Il castagno è una specie tipica del Mediterraneo, che in Italia occupa zone tra i 300 e i 1.200 metri sul livello del mare. Longevo, predilige i terreni acidi, e trova nell’Appennino dell’Emilia-Romagna le condizioni pedoclimatiche adatte a un suo soddisfacente sviluppo.

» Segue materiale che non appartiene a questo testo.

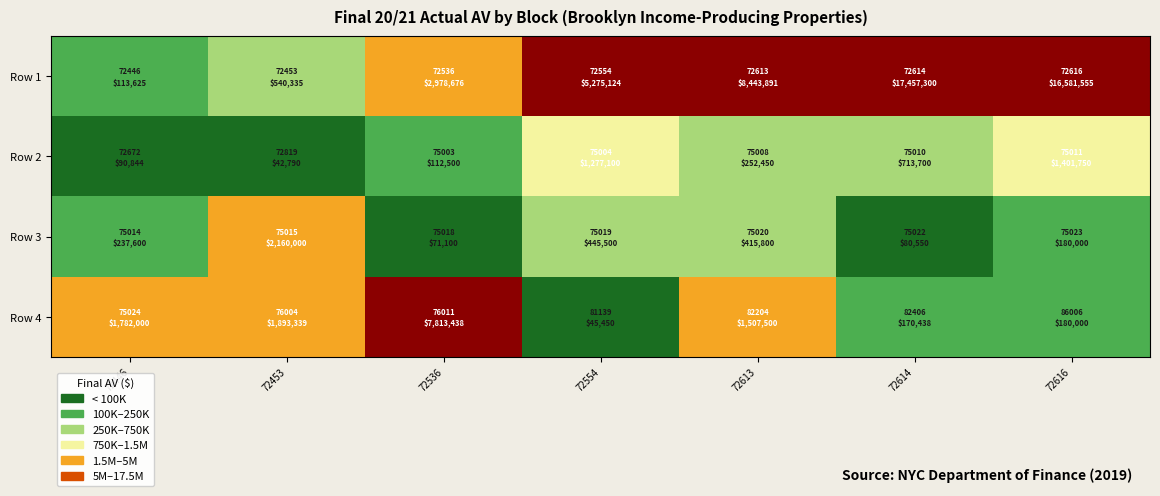

Which series has the largest total across all categories?

Row 1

Dalla fine della seconda guerra mondiale il patrimonio castanicolo italiano è stato oggetto di una graduale riduzione di superficie, accentuata dal progressivo spopolamento della montagna e delle aree dell’alta collina. Per contrastare questo fenomeno gli enti locali hanno organizzato incontri di approfondimento riguardanti i principali aspetti tecnici ed economici, con obiettivo il recupero e il mantenimento dei vecchi castagneti, l’eliminazione con il sovrainnesto delle varietà di scarso pregio, la costituzione di nuovi impianti industriali, l’introduzione di macchine per la raccolta, la lotta contro le principali malattie crittogamiche, l’utilizzo di celle frigorifere per prolungare la campagna di commercializzazione e l’introduzione di tecniche colturali più rispondenti alla valorizzazione e conservazione dell’ambiente.

 

Tutto questo è oggi messo in serio pericolo dalla presenza di un parassita, il Dryocosmus kuriphilus, una piccola vespa proveniente dalla Cina, che attacca foglie e germogli, compromettendo lo sviluppo delle piante e riducendone la fruttificazione.

 

L'incontro intende porre l’attenzione sia sui temi della difesa, soprattutto alla lotta biologica, che sui possibili scenari futuri per quanto riguarda la commercializzazione e l’individuazione di nuovi mercati.